No Exemptions–Employers Must Pay Overtime to Employees Who Do Not Earn a “Salary”

In California, not all employees are created equal—at least insofar as overtime pay is concerned. Specifically, “exempt” employees are not entitled to overtime pay whereas “non-exempt” employees must be paid time-and-a-half for work in excess of eight hours per day or forty hours per week.

In addition to a “duties” test (primarily engaged in executive, administrative, or professional duties), an employee is considered “exempt” if he or she also “earns a monthly salary equivalent to no less than two times the state minimum wage for full-time employment.” Is this “salary” requirement satisfied when an employee is compensated based solely on the number of hours worked—with no guaranteed minimum, but in practice always works at least 60 hours per week and is always paid no less than the equivalent of $29 per for 40 hours each week ? Despite creative arguments by the employer (which convinced the trial court), however, the fact that there was no guaranteed amount means the employee does not earn a “salary” and cannot be considered an “exempt” employee under California law.

Claims Adjuster Works as Much as He Wants

Mark Negri is an insurance claims adjuster who was employed by Koning & Associates. He made his own schedule, was not supervised in the field by a manager, and spent the majority of his work hours “recording and tabulating data” and “transmitting that data to insurance carriers.”

Each month, Mr. Negri provided Koning with a ledger listing all of the hours he billed and for which he should be paid. Koning paid him $29 per hour for every hour he worked. If Mr. Negri worked more than 40 hours per week, he still received $29 per hour. There was no minimum number of hours guarantee. In practice, Mr. Negri actually worked (and was paid for) an average of 60 hours each week during all 66 weeks he worked for Koning. He was always paid more than twice minimum wage during each work week.

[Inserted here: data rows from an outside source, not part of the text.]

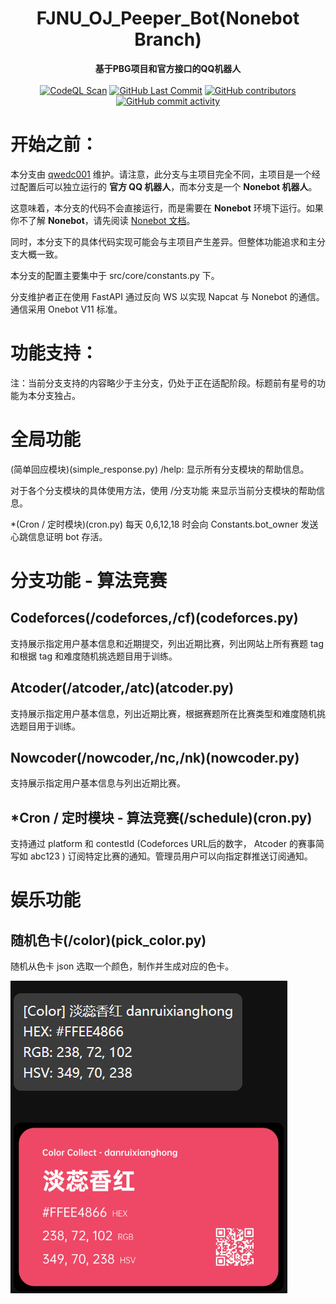 <h1 align="center">FJNU_OJ_Peeper_Bot(Nonebot Branch)</h1>
<div align="center">
  <strong>基于PBG项目和官方接口的QQ机器人</strong><br>
</div><br>

<div align="center">
  <a href="https://github.com/Floating-Ocean/FJNU_OJ_Peeper_Bot/actions/workflows/codeql.yml"><img alt="CodeQL Scan" src="https://img.shields.io/github/actions/workflow/status/Floating-Ocean/FJNU_OJ_Peeper_Bot/codeql.yml?style=flat-square"></a>
  <a href="https://github.com/Floating-Ocean/FJNU_OJ_Peeper_Bot/commits"><img alt="GitHub Last Commit" src="https://img.shields.io/github/last-commit/Floating-Ocean/FJNU_OJ_Peeper_Bot?style=flat-square"></a>
  <a href="https://github.com/Floating-Ocean/FJNU_OJ_Peeper_Bot/graphs/contributors"><img alt="GitHub contributors" src="https://img.shields.io/github/contributors/Floating-Ocean/FJNU_OJ_Peeper_Bot?style=flat-square"></a>
  <a href="https://github.com/Floating-Ocean/FJNU_OJ_Peeper_Bot/commits"><img alt="GitHub commit activity" src="https://img.shields.io/github/commit-activity/y/Floating-Ocean/FJNU_OJ_Peeper_Bot?style=flat-square"></a>
</div>

# 开始之前：

本分支由 [qwedc001](https://github.com/qwedc001) 维护。请注意，此分支与主项目完全不同，主项目是一个经过配置后可以独立运行的 **官方 QQ 机器人**，而本分支是一个 **Nonebot 机器人**。

这意味着，本分支的代码不会直接运行，而是需要在 **Nonebot** 环境下运行。如果你不了解 **Nonebot**，请先阅读 [Nonebot 文档](https://nonebot.cqp.moe/)。

同时，本分支下的具体代码实现可能会与主项目产生差异。但整体功能追求和主分支大概一致。

本分支的配置主要集中于 src/core/constants.py 下。

分支维护者正在使用 FastAPI 通过反向 WS 以实现 Napcat 与 Nonebot 的通信。通信采用 Onebot V11 标准。

# 功能支持：

注：当前分支支持的内容略少于主分支，仍处于正在适配阶段。标题前有星号的功能为本分支独占。
  
# 全局功能

(简单回应模块)(simple_response.py) /help: 显示所有分支模块的帮助信息。

对于各个分支模块的具体使用方法，使用 /分支功能 来显示当前分支模块的帮助信息。

*(Cron / 定时模块)(cron.py) 每天 0,6,12,18 时会向 Constants.bot_owner 发送心跳信息证明 bot 存活。



# 分支功能 - 算法竞赛

## Codeforces(/codeforces,/cf)(codeforces.py)

支持展示指定用户基本信息和近期提交，列出近期比赛，列出网站上所有赛题 tag 和根据 tag 和难度随机挑选题目用于训练。

## Atcoder(/atcoder,/atc)(atcoder.py)

支持展示指定用户基本信息，列出近期比赛，根据赛题所在比赛类型和难度随机挑选题目用于训练。

## Nowcoder(/nowcoder,/nc,/nk)(nowcoder.py)

支持展示指定用户基本信息与列出近期比赛。

## *Cron / 定时模块 - 算法竞赛(/schedule)(cron.py)

支持通过 platform 和 contestId (Codeforces URL后的数字， Atcoder 的赛事简写如 abc123 ) 订阅特定比赛的通知。管理员用户可以向指定群推送订阅通知。 

# 娱乐功能

## 随机色卡(/color)(pick_color.py)

随机从色卡 json 选取一个颜色，制作并生成对应的色卡。

![1737780160490](image/README/1737780160490.png)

Mr. Negri sued Koning seeking overtime pay. In denying liability, Koning argued that Mr. Negri was not entitled to overtime payments because he was an exempt employee. The trial court agreed with Koning, basing its finding of exempt status on several federal court decisions where those courts looked at similar claims adjuster duties and found them to be exempt.

What is a “Salary”?

The court of appeal determined Mr. Negri was not an exempt employee under California law. The court first dismissed the trial court’s reliance on the federal court decisions concerning claims adjusters because those only looked at the duties to see if those were exempt and did not consider the salary basis requirements. The court then scrutinized the term “salary” and determined that it refers to a specific form of compensation, implying something other than an hourly wage. The California regulation discussing the “salary” requirement (Wage Order 4) could have used a more generic term such as “compensation” or “pay,” but did not do so.

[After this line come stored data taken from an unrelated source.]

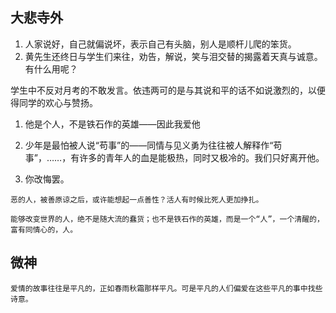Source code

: ## 大悲寺外

1. 人家说好，自己就偏说坏，表示自己有头脑，别人是顺杆儿爬的笨货。
2. 黄先生还终日与学生们来往，劝告，解说，笑与泪交替的揭露着天真与诚意。有什么用呢？

学生中不反对月考的不敢发言。依违两可的是与其说和平的话不如说激烈的，以便得同学的欢心与赞扬。

1. 他是个人，不是铁石作的英雄——因此我爱他
2. 少年是最怕被人说“苟事”的——同情与见义勇为往往被人解释作“苟事”，……，有许多的青年人的血是能极热，同时又极冷的。我们只好离开他。

1. 你改悔罢。

`恶的人，被善原谅之后，或许能想起一点善性？活人有时候比死人更加挣扎。`

`能够改变世界的人，绝不是随大流的蠢货；也不是铁石作的英雄，而是一个“人”，一个清醒的，富有同情心的，人。`



## 微神

`爱情的故事往往是平凡的，正如春雨秋霜那样平凡。可是平凡的人们偏爱在这些平凡的事中找些诗意。`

Plaintiff Did Not Earn a “Salary”

In arguing that Mr. Negri earned a “salary,” Koning relied on an earlier Court of Appeal decision where the court considered whether teachers were being paid a “salary” when their compensation was based on the number of classroom hours taught, multiplied by a flat rate. Koning argued Mr. Negri was essentially like the teachers in that case because—even though he was paid by the hour—he always had enough work to occupy him for sixty hours per week. As a result, his compensation did not vary. The court rejected Koning’s argument, because unlike Mr. Negri, the teachers’ pay was not “subject to” reduction. Instead, the teachers were paid a pre-determined rate regardless of how many hours they actually worked.

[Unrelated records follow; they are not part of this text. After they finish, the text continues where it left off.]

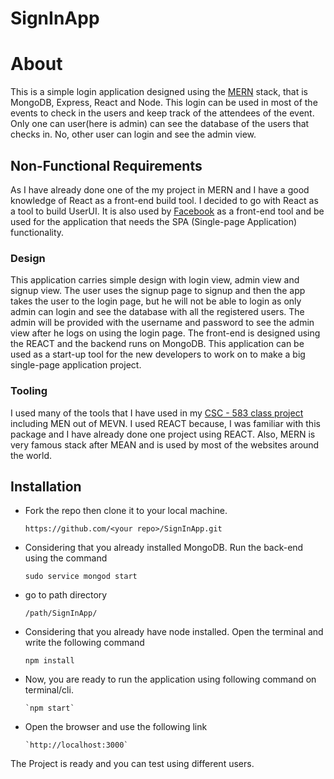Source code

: # SignInApp

# About
This is a simple login application designed using the [MERN](http://mern.io/) stack, that is MongoDB, Express, React and Node. This login can be used in most of the events to check in the users and keep track of the attendees of the event. Only one can user(here is admin) can see the database of the users that checks in. No, other user can login and see the admin view. 

## Non-Functional Requirements 
As I have already done one of the my project in MERN and I have a good knowledge of React as a front-end build tool. I decided to go with React as a tool to build UserUI. It is also used by [Facebook](https://github.com/facebook/react/wiki/sites-using-react) as a front-end tool and be used for the application that needs the SPA (Single-page Application) functionality. 

  ### Design 
  This application carries simple design with login view, admin view and signup view. The user uses the signup page to signup and       then the app takes the user to the login page, but he will not be able to login as only admin can login and see the database with all the registered users. The admin will be provided with the username and password to see the admin view after he logs on using the login page. The front-end is designed using the REACT and the backend runs on MongoDB. This application can be used as a start-up tool for the new developers to work on to make a big single-page application project.
  
  ### Tooling
  I used many of the tools that I have used in my [CSC - 583 class project](https://github.com/DevRockstarr/toro-net) including MEN out of MEVN. I used REACT because, I was familiar with this package and I have already done one project using REACT. Also, MERN is very famous stack after MEAN and is used by most of the websites around the world.
  
  
  ## Installation
  
  - Fork the repo then clone it to your local machine.
   
       `https://github.com/<your repo>/SignInApp.git`
       
  - Considering that you already installed MongoDB. Run the back-end using the command
  
       `sudo service mongod start`
   
  - go to path directory
     
       `/path/SignInApp/`
       
  - Considering that you already have node installed. Open the terminal and write the following command
  
       `npm install`
   
  - Now, you are ready to run the application using following command on terminal/cli.
  
        `npm start`
   
  - Open the browser and use the following link  
   
        `http://localhost:3000`
        
  The Project is ready and you can test using different users.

The court did acknowledge that in practice, Koning always paid Mr. Negri the equivalent of $29 per hour for forty hours per week, such that he always received a minimum amount of pay. The court also acknowledged that exempt employees can be paid extra money for extra work without losing their exempt status. The court noted, however, that Koning had stipulated it never paid Mr. Negri a “guaranteed” salary. Accordingly, because Mr. Negri’s compensation could theoretically be subject to reduction, his compensation could not be considered a “salary.” The court had no choice except to conclude that Mr. Negri was a non-exempt employee. Negri v. Koning & Associates (California Court of Appeal, Sixth Appellate District, 5/16/13)

The Bottom Line

In determining whether an employee is exempt or non-exempt, employers must not only consider the type of work an employee predominantly performs (e.g., executive, professional, or administrative), but also how the employee is paid. To avoid losing an exempt status, employers should ensure all exempt employees are paid a pre-determined minimum amount that is not subject to reduction based on the quality of the work or the number of hours worked. And, of course, that minimum amount must be more than twice the minimum wage. Any scheme that involves hourly pay but no daily or weekly overtime will be carefully scrutinized and the employer will have the burden of justifying the exemption.

(Originally authored by Ms. Clancy and published in the California Employment Law Letter.)